TASKS:
[1] Answer these questions using the passage about the writing challenge.
(a) By what date must a member submit her title and five dollars?
(b) What must be submitted by November 30?
(c) In the end, how often did the writer shower and shampoo?
[2] Extend the account of the book-writing challenge with a next part that follows on from its final sentence, in the same first-person voice.

GIVEN PASSAGE:
Our local chapter of Romance Writers of America® has a combination writing challenge and chapter fund raiser that we call “I Will Write a Book.” Any member entering submits the title of her Work in Progress and five dollars by June 30. The challenge is to then submit the last page of the completed manuscript by November 30. All who finish have their names entered in the drawing for the cash award. The chapter gets one half of the cash entry fees; the drawing winner gets the other. There is nothing like a cash payday to get a writer motivated.
Along about November 1st, the procrastinators among us suddenly realize time is running out—thirty days to deadline. Other writers have already submitted their last pages. We have several chapters yet to go and may not finish in time. The horror!
You may have already surmised that I was among the procrastinators. Never fear. I determined to buckle down and make it to the finish line.
I advised Macho Guy that in the month of November, while I was trying to finish my manuscript by the deadline, the dinner menus would be sparse in the category of culinary delights. Only dishes that took minimal preparation time would grace our dinner table. Pizza (from the supermarket frozen food department), chili, fried chicken take out, Chinese take out, Deli take out, canned soup and salad, chicken nuggets, hot dogs, PB&Js, and anything he might choose to cook while I wrote, etc. He suffered in silence, thank heaven.
As the days went by, I became more and more driven to finish the damn book. I started skipping little things to have more writing time. I showered and shampooed every other day, then every third day, then every fifth day, and finally only on Sundays before church. Showering and shampooing took up too much time when I could have been writing. I skipped exercising for the same reason, and I skipped lunch when MG wasn’t at home.

Collected data:
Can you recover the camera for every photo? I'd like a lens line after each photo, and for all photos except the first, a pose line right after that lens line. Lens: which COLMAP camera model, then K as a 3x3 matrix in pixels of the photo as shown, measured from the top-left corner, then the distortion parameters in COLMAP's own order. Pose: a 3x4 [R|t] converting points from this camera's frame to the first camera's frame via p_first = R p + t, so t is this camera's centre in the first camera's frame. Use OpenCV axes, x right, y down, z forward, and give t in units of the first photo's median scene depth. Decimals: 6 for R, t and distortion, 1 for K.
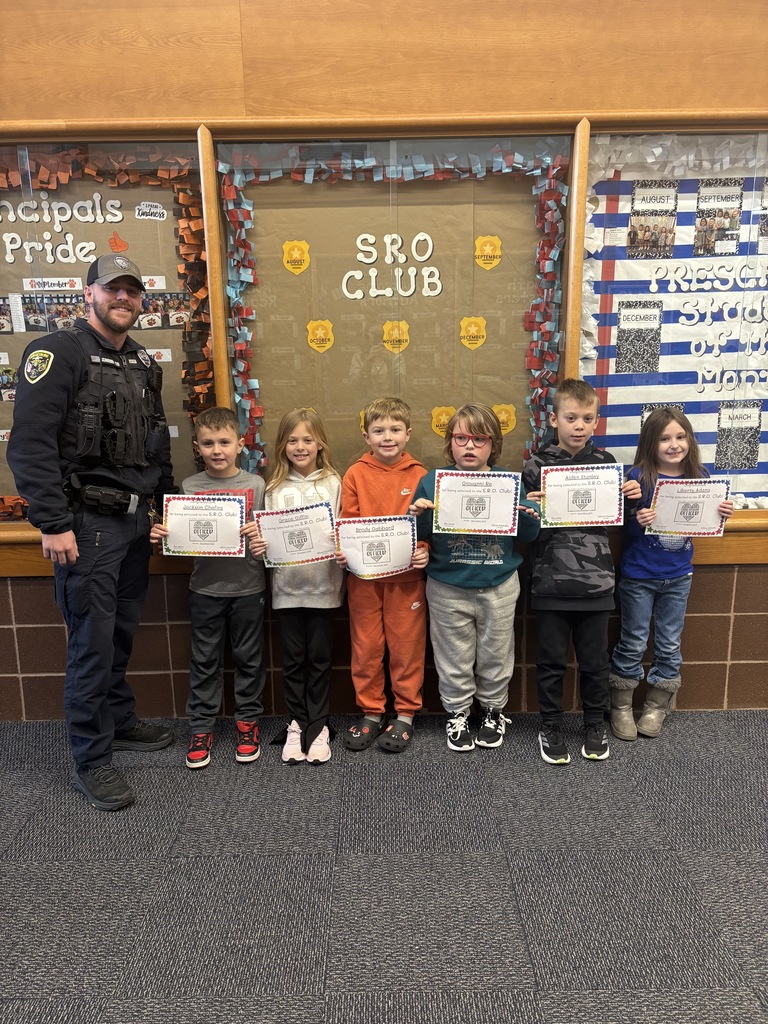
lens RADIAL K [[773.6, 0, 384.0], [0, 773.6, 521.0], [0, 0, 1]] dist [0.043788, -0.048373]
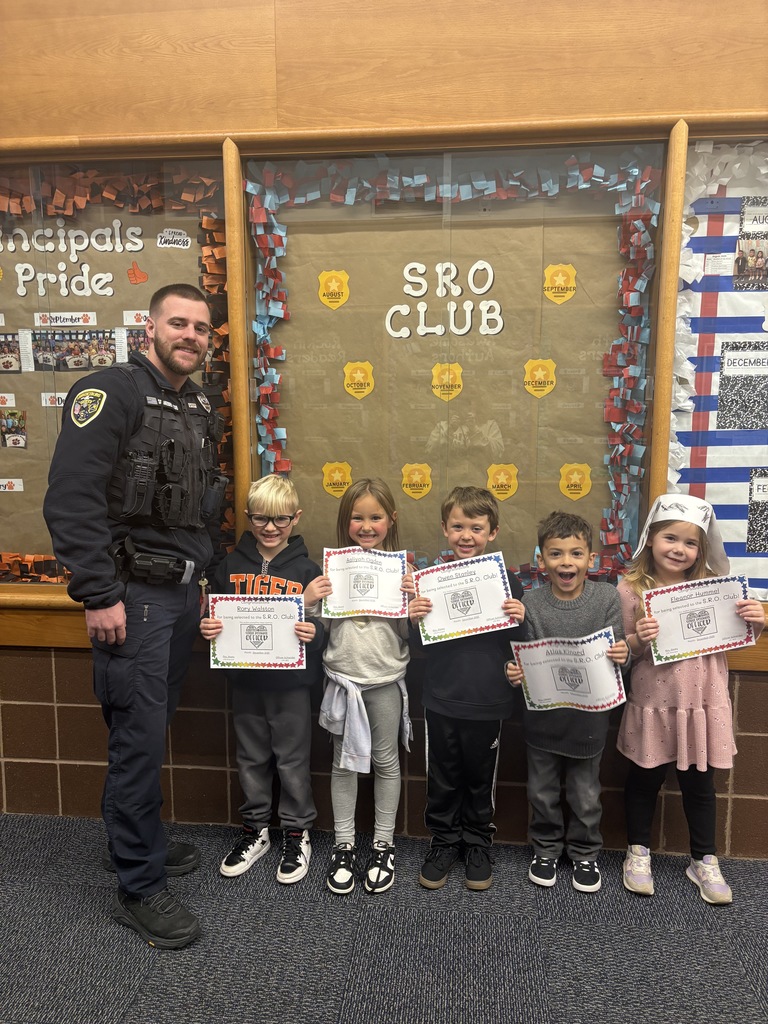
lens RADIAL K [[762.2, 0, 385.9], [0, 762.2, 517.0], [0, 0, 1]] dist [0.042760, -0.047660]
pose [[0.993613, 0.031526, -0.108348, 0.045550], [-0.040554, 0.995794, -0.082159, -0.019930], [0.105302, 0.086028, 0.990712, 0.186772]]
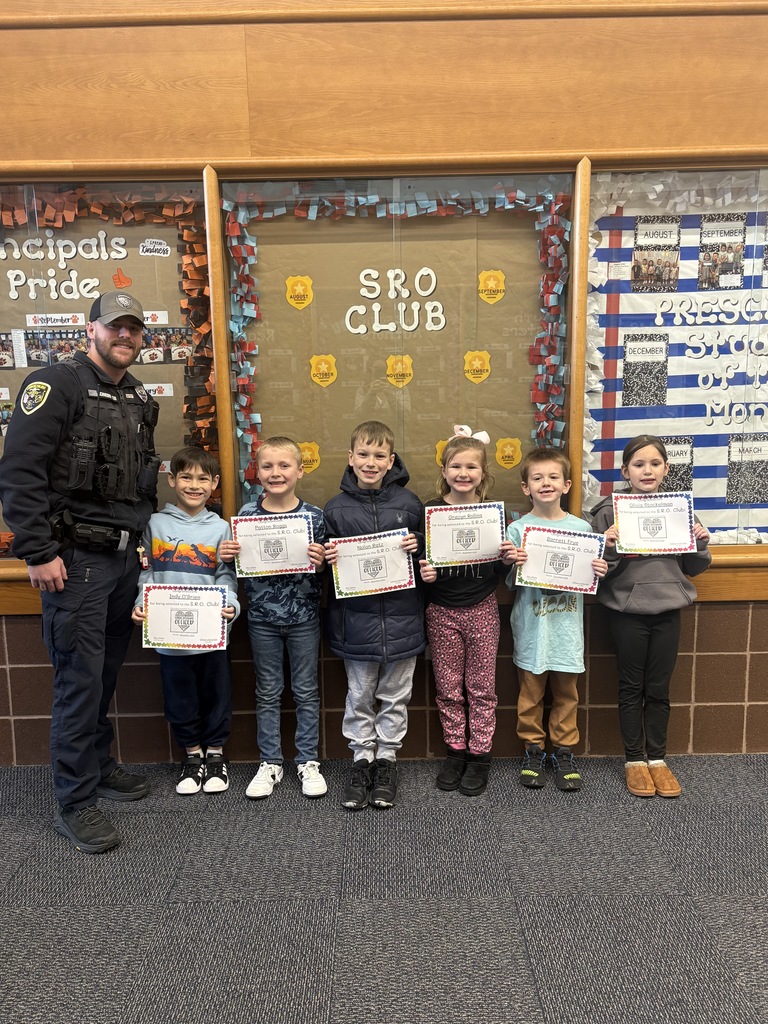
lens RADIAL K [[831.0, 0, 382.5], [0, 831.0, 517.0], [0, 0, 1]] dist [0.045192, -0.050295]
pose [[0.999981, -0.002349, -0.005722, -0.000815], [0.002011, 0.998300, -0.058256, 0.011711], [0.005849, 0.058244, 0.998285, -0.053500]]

ANSWERS BY ITEM NUMBER:
[1]
(a) June 30
(b) The last page of the completed manuscript
(c) Only on Sundays before church

[2]
The most important item of all that I did without was enough sleep. I got less and less as the month wore on. At first, I stayed up about an hour past my usual bedtime, and then it was two hours past, then three, then four, and finally five hours past bedtime on the last two nights before deadline. During the last week of November, I was getting between four and five hours sleep a night. I don’t know how Einstein and Edison managed it.
The main reason I got so little sleep is that Schnoodle Dog never lets me sleep past 8:30 a.m. most mornings, even on the morning after a late night of writing. MG taught the little guy to wake me in the morning when he was just a pup. Schnoodle Dog takes his job very seriously, and MG appears to take perverse pleasure in seeing the little guy rub his cold wet nose on my face. ::shudder::
Well, I finished the damn book, but sleep deprivation took its toll. I was so exhausted Tuesday morning that I never made it out of my pajamas and had to take a nap that afternoon. I couldn’t bear to sit at the computer for another day of writing, so I postponed writing my blog post for a day. It was for the best. My brain was mush. I actually had trouble thinking and remembering. I believe I lost half my vocabulary—temporarily. It found its way back home today.
I’m afraid to read the last two chapters of the manuscript. I have the nagging suspicion that as sleep deprived as I was, I most likely wrote crap there at the end. That isn’t the worst of it. I had to slap all the chapters together into one document file and paginate it so I could submit that last numbered page. I discovered that my manuscript is too long—195 pages too long. I have a bit of cutting to do before revisions and polish. O joy.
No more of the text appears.